JG: Je crois qu’ils devraient visiter les abattoirs et les élevages. Les poulets sont élevés en liberté sur de grands parquets, pas dans des cages. Ils ont accès à de l’eau fraîche et à de la moulée quand ils le veulent. Saviez-vous qu’il n’y a que les humains qui ont le droit de mourir en souffrant? En effet, nous sommes régis par l’Agence canadienne d’inspection, ce qui fait que nous devons insensibiliser tous les animaux à l’aide d’un petit choc électrique avant de les tuer. Un inspecteur et un vétérinaire de l’Agence canadienne d’inspection sont présents du début à la fin des opérations d’abattage. En plus, chez nous, nous abattons les poulets manuellement plutôt qu’avec des machines afin d’éviter de blesser les animaux et parce-que nous abattons différentes grosseurs de volailles. Les résultats finaux sont aussi plus intéressants puisque 90% de nos poulets sont coté A, versus 75% pour les abattoirs mécanisés.
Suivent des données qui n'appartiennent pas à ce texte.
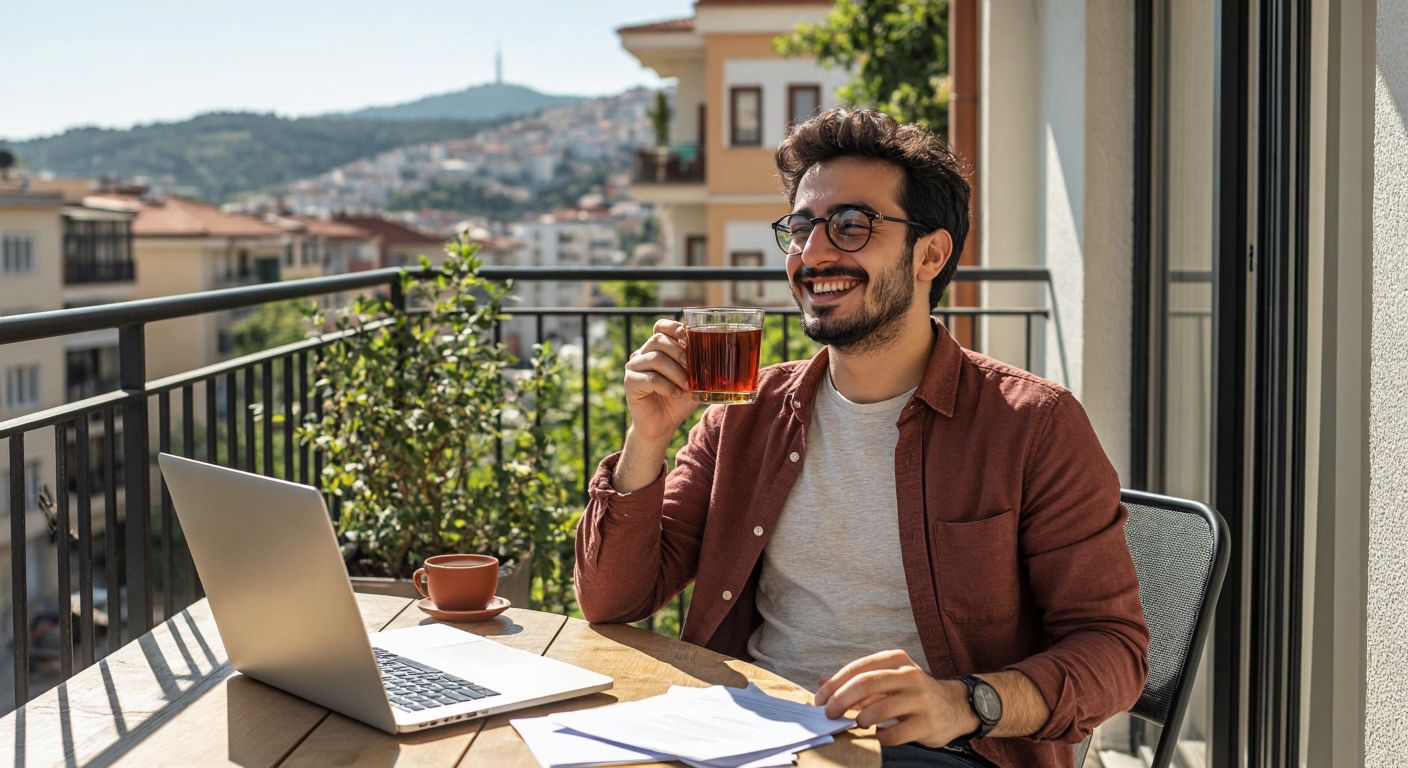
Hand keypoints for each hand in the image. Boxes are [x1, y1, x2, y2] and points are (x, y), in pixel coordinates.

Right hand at [623, 319, 697, 441]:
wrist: (662, 425)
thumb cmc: (678, 401)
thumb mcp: (693, 381)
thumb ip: (699, 366)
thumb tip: (715, 354)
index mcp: (657, 349)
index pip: (660, 326)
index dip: (673, 327)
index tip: (687, 337)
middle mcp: (642, 354)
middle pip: (658, 339)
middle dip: (679, 353)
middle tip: (692, 370)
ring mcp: (634, 368)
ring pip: (655, 358)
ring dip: (676, 373)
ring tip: (686, 387)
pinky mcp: (630, 383)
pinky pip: (650, 378)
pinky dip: (667, 386)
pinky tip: (675, 394)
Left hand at [813, 650, 978, 747]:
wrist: (954, 707)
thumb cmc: (911, 693)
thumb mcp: (887, 679)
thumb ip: (856, 680)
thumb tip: (821, 683)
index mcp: (896, 659)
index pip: (858, 669)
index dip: (834, 685)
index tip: (819, 700)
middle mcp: (909, 675)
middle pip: (865, 685)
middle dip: (840, 701)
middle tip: (829, 714)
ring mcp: (920, 699)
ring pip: (879, 710)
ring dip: (860, 720)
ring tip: (856, 724)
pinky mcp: (927, 723)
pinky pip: (894, 733)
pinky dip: (878, 736)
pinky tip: (876, 735)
IA: Croyez-vous que la vague verte peut être profitable à votre entreprise puisque le poulet est une viande plus écologique que le boeuf?
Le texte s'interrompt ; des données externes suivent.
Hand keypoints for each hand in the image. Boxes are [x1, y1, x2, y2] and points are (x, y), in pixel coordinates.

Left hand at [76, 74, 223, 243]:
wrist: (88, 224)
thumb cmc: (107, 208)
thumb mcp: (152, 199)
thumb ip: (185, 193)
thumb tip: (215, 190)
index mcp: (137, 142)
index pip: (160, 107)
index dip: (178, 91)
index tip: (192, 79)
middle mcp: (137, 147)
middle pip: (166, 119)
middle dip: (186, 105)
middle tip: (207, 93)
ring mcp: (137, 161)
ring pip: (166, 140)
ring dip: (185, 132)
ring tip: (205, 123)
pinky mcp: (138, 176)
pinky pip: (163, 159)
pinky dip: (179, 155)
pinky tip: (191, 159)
JG: Oui, car pour obtenir un kilo de poulet, il faut trois kilos de moulée, alors que pour produire un kilo de boeuf, il faut 10 kilos de moulée. La production et le transport de cette moulée sont des facteurs de pollution importants. La production de poulet est d’ailleurs en augmentation. Il y a quatre ans, la consommation de poulets a dépassé celle du boeuf au Canada. Présentement, chaque canadien mange environ 30 kilos de poulet par année, c’est peu si on compare avec les Asiatiques qui en mange près de 90 kilos. La consommation de poulet au Canada augmente d’une part, parceque la population augmente, mais aussi parce-que les immigrants sont souvent de grands consommateurs de poulets.
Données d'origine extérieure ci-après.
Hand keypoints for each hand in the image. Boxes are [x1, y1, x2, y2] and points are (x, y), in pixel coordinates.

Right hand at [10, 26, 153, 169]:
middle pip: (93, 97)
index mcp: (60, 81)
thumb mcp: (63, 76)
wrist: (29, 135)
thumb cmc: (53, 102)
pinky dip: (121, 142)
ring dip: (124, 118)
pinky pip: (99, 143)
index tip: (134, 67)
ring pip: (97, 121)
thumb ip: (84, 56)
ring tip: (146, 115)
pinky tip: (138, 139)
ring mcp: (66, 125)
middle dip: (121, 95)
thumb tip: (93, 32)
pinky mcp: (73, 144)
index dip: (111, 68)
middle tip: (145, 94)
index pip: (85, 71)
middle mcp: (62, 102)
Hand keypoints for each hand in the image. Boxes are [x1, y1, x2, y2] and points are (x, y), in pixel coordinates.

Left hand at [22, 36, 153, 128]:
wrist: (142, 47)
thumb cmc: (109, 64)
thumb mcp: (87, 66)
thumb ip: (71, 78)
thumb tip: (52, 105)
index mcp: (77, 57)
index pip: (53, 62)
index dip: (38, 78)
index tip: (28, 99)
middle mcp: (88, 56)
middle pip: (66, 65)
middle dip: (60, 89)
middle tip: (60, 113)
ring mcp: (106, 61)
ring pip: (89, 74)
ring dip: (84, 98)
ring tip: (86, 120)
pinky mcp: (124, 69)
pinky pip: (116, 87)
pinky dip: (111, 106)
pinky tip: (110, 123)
IA: La grippe A-H1N1 est plutôt associée au porc mais est-ce qu’un retour de la grippe aviaire serait catastrophique pour l’industrie de la volaille?

JG: Je fais partie de l’Équipe québécoise de contrôle des maladies avicoles (EQCMA) et je peux vous affirmer que l’industrie est archi-blindée au Canada. Si jamais une crise de l’ordre de la grippe aviaire devait survenir, nous, les industriels, sommes prêts à éradiquer des troupeaux avant que le gouvernement n’agisse. Des millions de dollars ont été mis de côté à cette fin.

IA: Avez-vous des projets de croissance?

JG: Oui, en 2010, nous projetons des agrandissements d’une valeur de 1,5 millions de dollars. Nous projetons d’améliorer la chambre froide, la chambre de refroidissement ainsi que la cadence en découpe. Il y a de moins en moins de bouchers dans les épiceries ce qui fait que les découpes doivent être faites en usine. Les horaires plus avantageux qu’en épicerie facilite l’embauche. Nous désirons donc produire plus de produits pré-emballés pour les chaînes d’épiceries.